[Saved entries]
+++

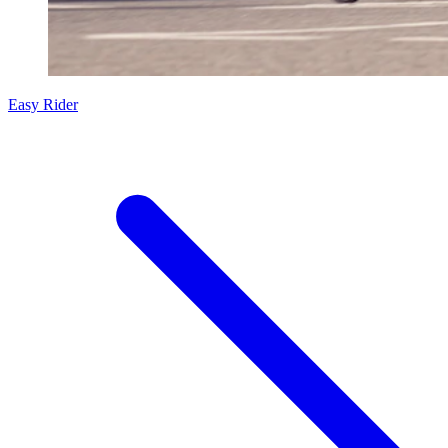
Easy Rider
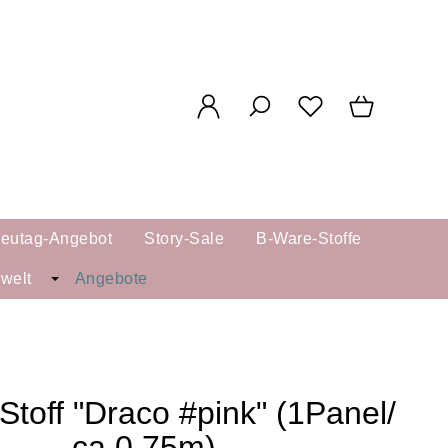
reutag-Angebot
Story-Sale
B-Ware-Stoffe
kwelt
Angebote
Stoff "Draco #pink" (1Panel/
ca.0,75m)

+++

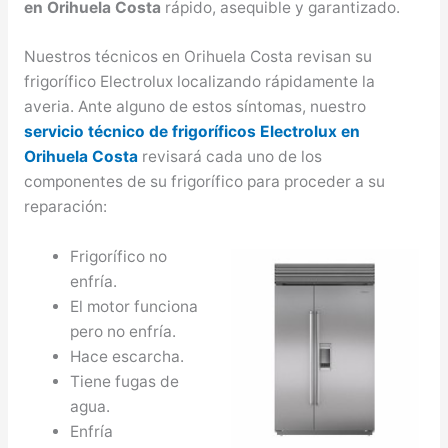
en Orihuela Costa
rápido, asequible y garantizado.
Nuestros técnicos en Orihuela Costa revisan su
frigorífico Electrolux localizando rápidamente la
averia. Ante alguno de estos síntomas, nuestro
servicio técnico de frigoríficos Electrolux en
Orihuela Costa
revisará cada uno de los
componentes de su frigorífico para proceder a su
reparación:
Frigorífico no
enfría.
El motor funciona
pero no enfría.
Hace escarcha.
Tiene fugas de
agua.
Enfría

+++

(Problem): If a line of the records above includes the word "Costa", count it; state the final number with no other words.

(Solution to the problem): 3